Chef de Partie
7 months ago
**Job Requirements**
- Minimum of four years experiences in a similar position and operation.
- Solid knowledge of basic principles of cookery.
- Flexibility, willingness and motivation for further career development.
- Proficient in spoken and written English.
- Basic knowledge in the operation of standard kitchen equipment and appliances.
- Must possess the ability and willingness to work alongside colleagues from different cultural backgrounds.
**Responsibilities**:
- Manage, organize and ensure the smooth running of your particular section.
- To maintain a good working relationship with all colleagues and other departments.
- To report daily to the Junior Sous Chef, Chef de Cuisine and/or Chef de Partie and cooperate with other members of the Kitchen Team.
- To prepare daily mis en place, according to work lists or verbal instructions given by the Junior Sous Chef, Chef de Cuisine and/or Chef de Partie.
- Follow verbal instructions given by the Junior Sous Chef, Chef de Cuisine and/or Chef de Partie at all times.
- Ensures that all acquired items are ready to go, well before service.
- Takes a professional interest in constantly maintaining a high standard of food preparation by checking food for taste, temperature and visual appeal.
- Ensures all dishes are uniform in content, taste, presentation and established portion sizes are adhered to.
- Ensures that goods and food items are stored in the correct manner, which prevents contamination and minimizes food spoilage.
- To maintain an organized, clean and hygienic work area.
- To ensure that fridges, storage and working areas are cleaned and maintained, ensuring that chemicals are used according to manufacturer’s instructions and with minimum wastage.
- Leaves the work area clean and organized; then hands over to incoming shift workers.
- Reports any equipment malfunctioning and problems to the Junior Sous Chef, Chef de Cuisine and/or Chef de Partie.
- Makes every attempt to prevent any damage, breakage, theft or loss of Resort property.
- Assist in reducing the overall food cost within given guidelines as well as other kitchen related expenses by controlling requisitions and maintaining adequate stock levels.
- Makes suggestions to the Chef de Cuisine concerning improvements, which lead to a higher guest satisfaction and overall departmental profit.

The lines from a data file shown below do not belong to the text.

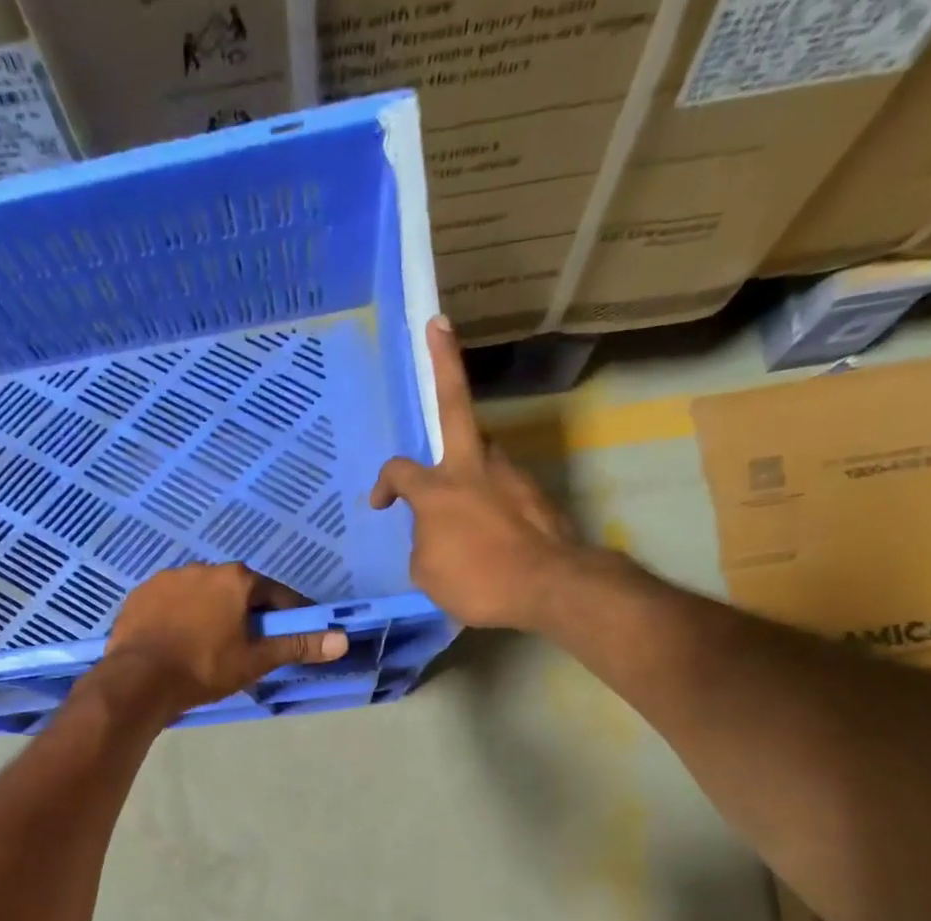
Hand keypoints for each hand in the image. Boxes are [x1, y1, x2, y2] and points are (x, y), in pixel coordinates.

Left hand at [102, 562, 348, 715]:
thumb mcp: (255, 660)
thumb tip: (342, 639)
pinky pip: (170, 603)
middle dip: (246, 614)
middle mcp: (203, 568)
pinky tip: (175, 641)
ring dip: (210, 613)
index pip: (274, 594)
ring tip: (207, 646)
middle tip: (246, 647)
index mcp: (236, 579)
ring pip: (201, 595)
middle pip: (236, 591)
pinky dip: (178, 617)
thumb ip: (297, 645)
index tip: (290, 635)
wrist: (138, 680)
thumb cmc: (204, 669)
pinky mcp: (140, 594)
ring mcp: (167, 578)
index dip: (287, 615)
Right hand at [370, 317, 583, 630]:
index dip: (384, 485)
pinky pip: (501, 487)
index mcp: (437, 489)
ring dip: (468, 459)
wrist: (549, 586)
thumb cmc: (477, 581)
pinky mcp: (534, 491)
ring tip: (461, 489)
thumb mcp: (427, 572)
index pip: (399, 471)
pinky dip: (490, 499)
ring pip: (481, 452)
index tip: (381, 504)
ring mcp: (509, 474)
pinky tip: (491, 528)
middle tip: (438, 326)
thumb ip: (424, 540)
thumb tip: (435, 532)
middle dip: (444, 362)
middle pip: (454, 404)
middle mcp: (473, 468)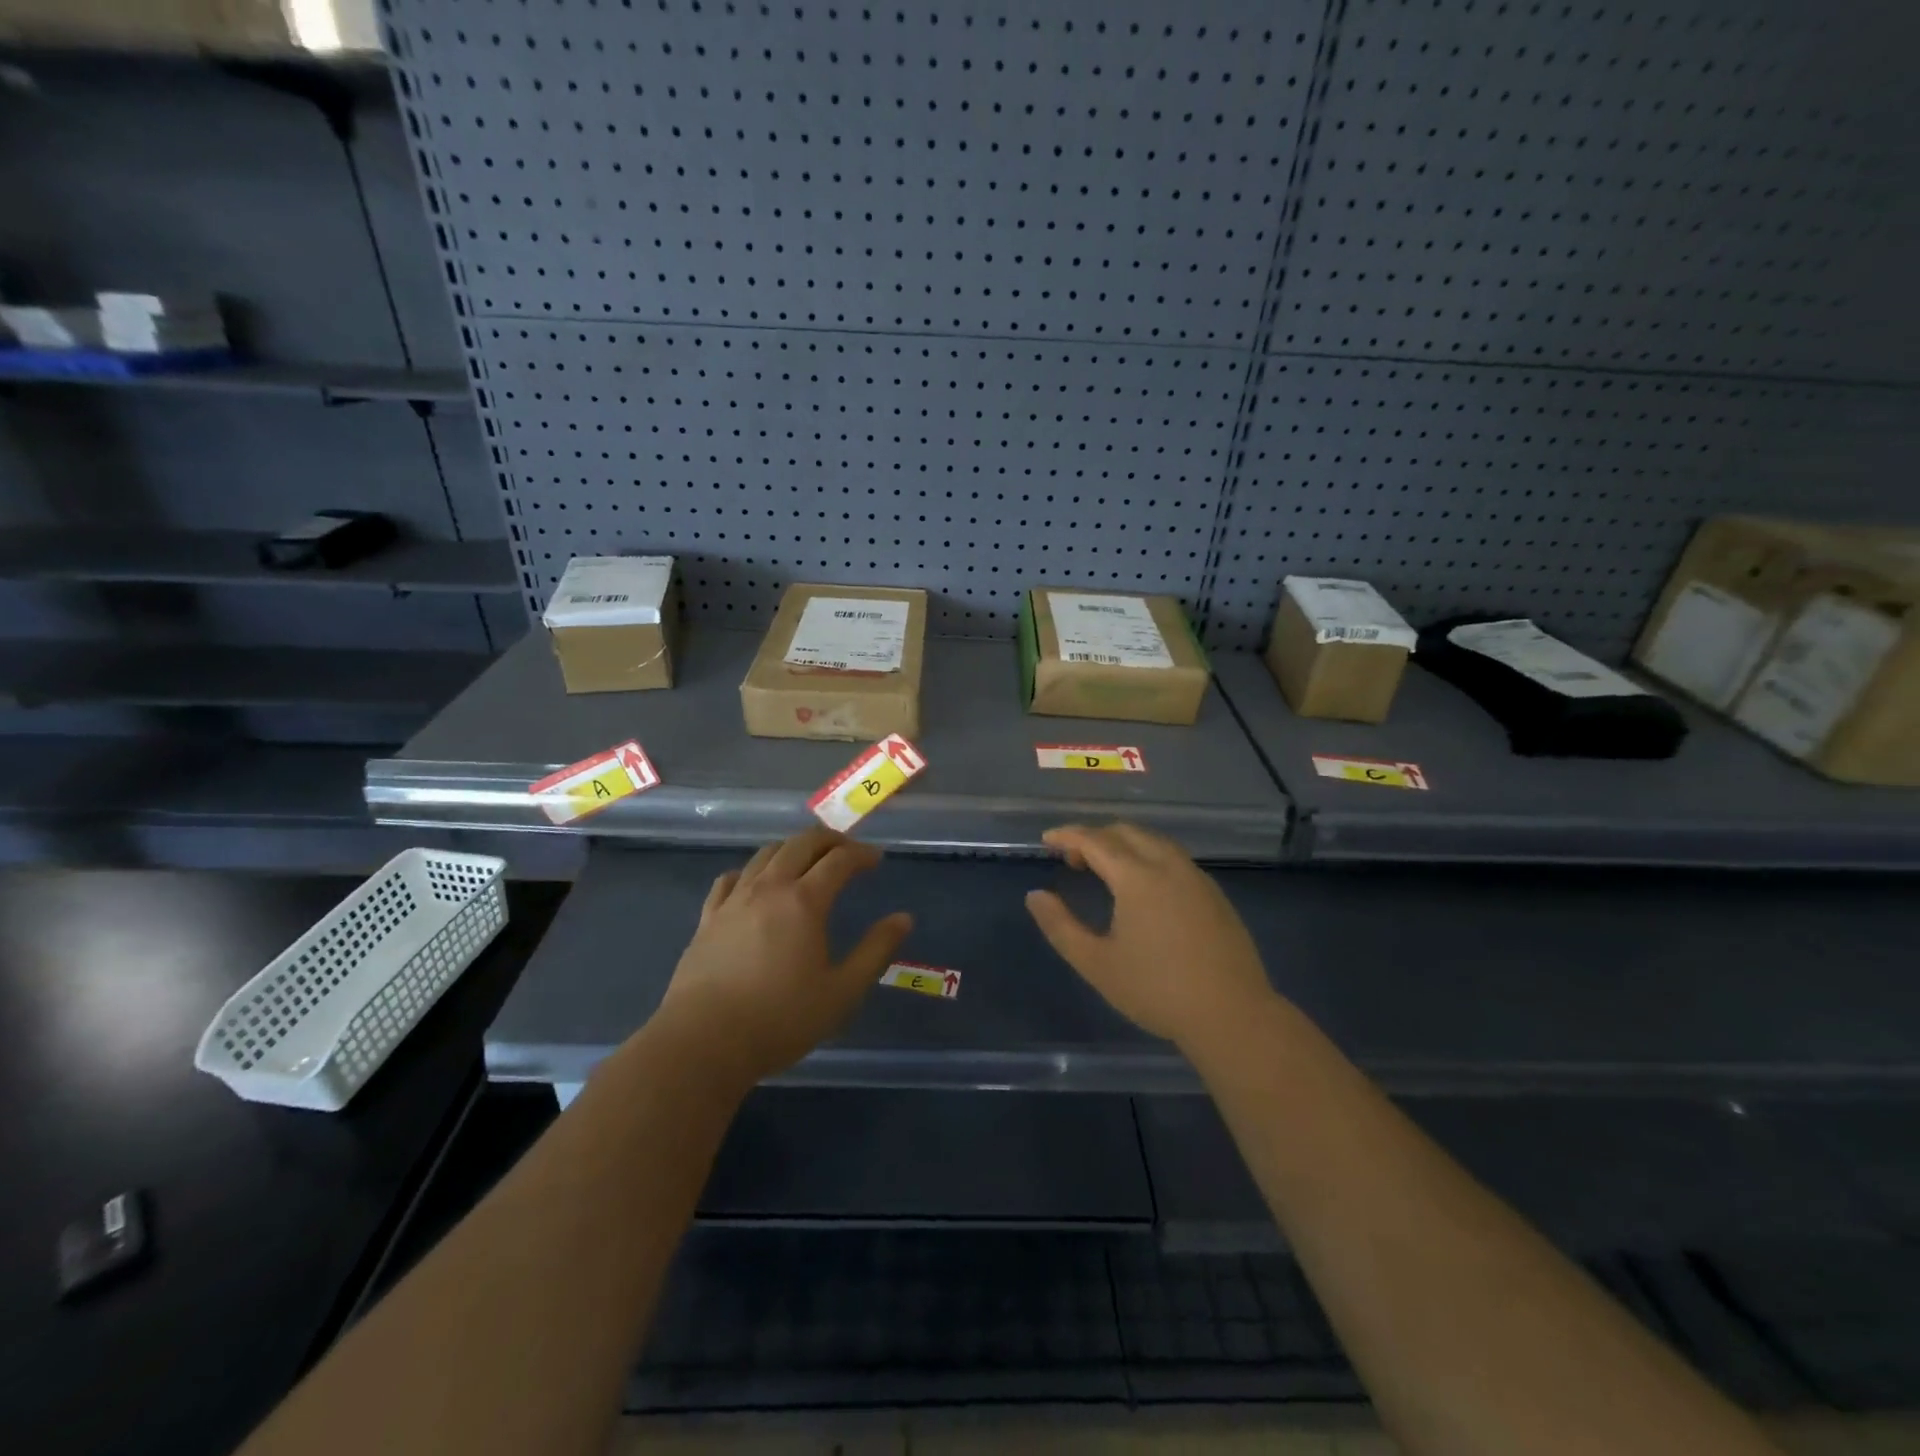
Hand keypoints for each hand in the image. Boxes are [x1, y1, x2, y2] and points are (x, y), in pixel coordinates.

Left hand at [654, 828, 911, 1087]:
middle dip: (829, 840)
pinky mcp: (708, 918)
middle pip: (801, 844)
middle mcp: (769, 888)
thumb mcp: (842, 992)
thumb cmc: (780, 1019)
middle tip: (847, 851)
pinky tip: (755, 883)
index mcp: (805, 901)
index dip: (862, 854)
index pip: (839, 860)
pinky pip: (731, 878)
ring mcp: (734, 900)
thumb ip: (875, 951)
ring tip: (807, 861)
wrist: (703, 1043)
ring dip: (793, 848)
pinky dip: (752, 871)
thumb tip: (903, 918)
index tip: (876, 859)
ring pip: (765, 854)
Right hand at [1025, 822, 1274, 1051]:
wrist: (1232, 1015)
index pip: (1095, 840)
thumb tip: (1035, 896)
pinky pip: (1173, 857)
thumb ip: (1060, 926)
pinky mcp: (1214, 894)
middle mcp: (1168, 865)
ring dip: (1123, 843)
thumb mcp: (1096, 964)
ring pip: (1153, 841)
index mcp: (1137, 877)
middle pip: (1126, 832)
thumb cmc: (1157, 991)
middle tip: (1072, 858)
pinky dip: (1147, 855)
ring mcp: (1196, 877)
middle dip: (1094, 836)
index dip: (1067, 835)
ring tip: (1104, 868)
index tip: (1046, 840)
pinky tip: (1143, 886)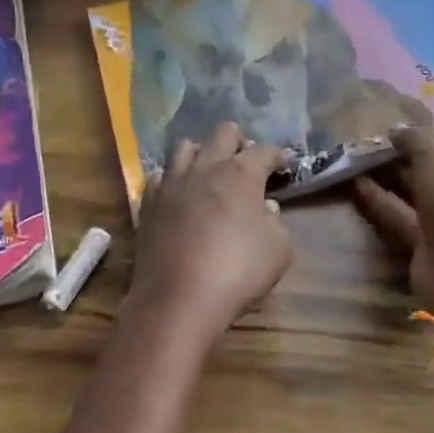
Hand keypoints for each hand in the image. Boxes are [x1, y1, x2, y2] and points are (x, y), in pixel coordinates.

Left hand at [128, 121, 293, 336]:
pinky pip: (160, 177)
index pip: (265, 151)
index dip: (279, 156)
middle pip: (222, 133)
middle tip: (246, 160)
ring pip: (184, 147)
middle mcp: (205, 168)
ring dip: (202, 153)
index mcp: (240, 174)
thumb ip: (276, 223)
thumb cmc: (237, 271)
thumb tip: (266, 209)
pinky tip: (179, 195)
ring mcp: (171, 183)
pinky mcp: (147, 203)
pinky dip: (173, 180)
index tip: (285, 164)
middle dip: (238, 141)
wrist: (178, 298)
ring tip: (208, 171)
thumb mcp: (278, 251)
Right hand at [354, 117, 433, 320]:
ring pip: (419, 186)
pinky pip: (400, 212)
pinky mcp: (426, 239)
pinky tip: (353, 180)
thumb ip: (415, 137)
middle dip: (422, 143)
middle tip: (389, 122)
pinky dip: (379, 198)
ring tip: (362, 147)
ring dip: (394, 170)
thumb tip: (397, 129)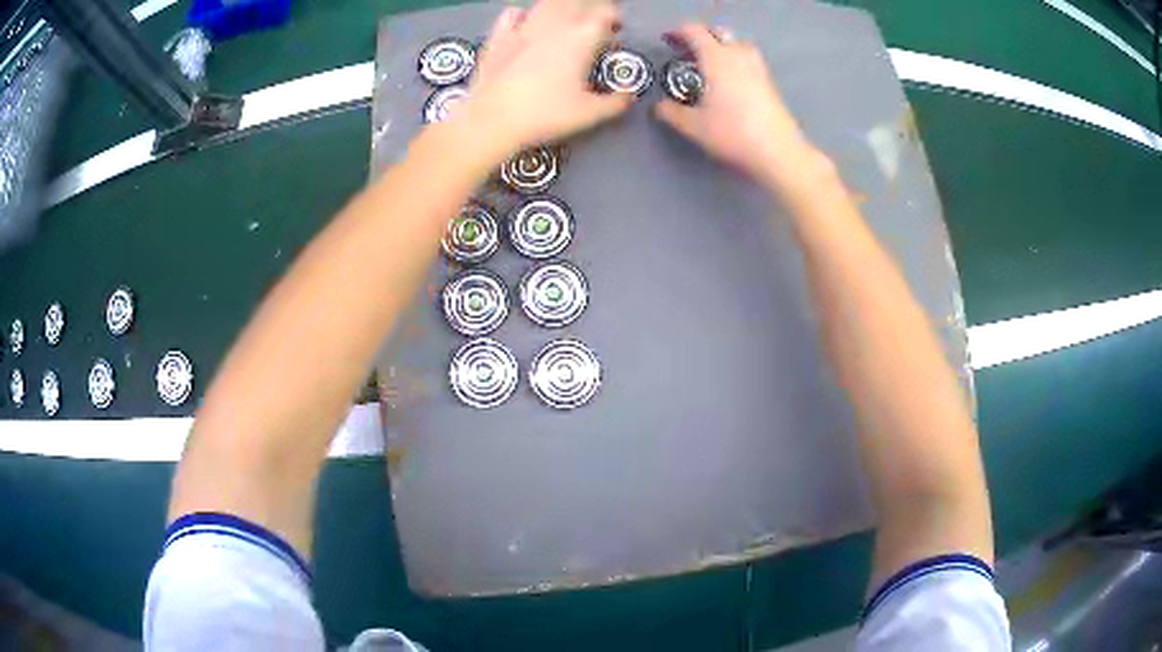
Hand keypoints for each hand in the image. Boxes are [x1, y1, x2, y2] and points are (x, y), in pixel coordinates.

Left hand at [461, 0, 633, 153]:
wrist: (490, 120)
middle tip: (593, 28)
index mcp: (582, 37)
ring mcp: (523, 27)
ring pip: (547, 4)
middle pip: (578, 3)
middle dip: (590, 10)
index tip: (616, 33)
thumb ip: (616, 102)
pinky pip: (513, 13)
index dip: (614, 19)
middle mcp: (555, 24)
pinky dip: (524, 15)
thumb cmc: (545, 116)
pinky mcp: (498, 36)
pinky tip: (527, 25)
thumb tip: (630, 94)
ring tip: (565, 24)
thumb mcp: (589, 114)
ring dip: (562, 8)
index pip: (606, 13)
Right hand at [655, 24, 821, 189]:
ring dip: (722, 46)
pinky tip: (729, 79)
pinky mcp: (769, 82)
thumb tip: (658, 106)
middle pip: (719, 33)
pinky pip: (748, 59)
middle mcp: (738, 56)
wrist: (778, 151)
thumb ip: (671, 112)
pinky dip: (735, 60)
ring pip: (737, 44)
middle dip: (701, 36)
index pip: (695, 32)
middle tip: (688, 51)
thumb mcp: (693, 126)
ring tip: (710, 63)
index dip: (678, 32)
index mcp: (716, 58)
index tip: (667, 39)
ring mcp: (757, 68)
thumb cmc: (733, 133)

- Reports to the Junior Sous Chef, Chef de Cuisine and/or Chef de Partie for correct disciplinary action to be taken against staff, fair and professionally, to maintain a high level of staff moral and discipline.
- Informs and consults the Junior Sous Chef, Chef de Cuisine and/or Chef de Partie of any problems, discrepancies and happenings with the kitchen operation.
- To order items from the stores or production rooms and double check the requisitions, must do a physical check of the kitchen stock.
- All requisitions must be filled out the day before issuing; must be signed by the Chef de Cuisine.
- To report for duty punctually, wearing the correct uniform, nametag and neat grooming applicable.
- Be fully conversant with all health and safety, fire and emergency procedures.
- Maintain a high standard of personal hygiene, dress, uniform and body language.
- Be polite and professional in any situation where the image of the Resort is represented.
- To use and store kitchen equipment according to departmental procedure and manufacturer’s instructions, and in a manner which ensures minimum breakage and loss.
- To attend all scheduled training, even if this falls outside of regular working hours.
- To attend briefings and meetings as requested.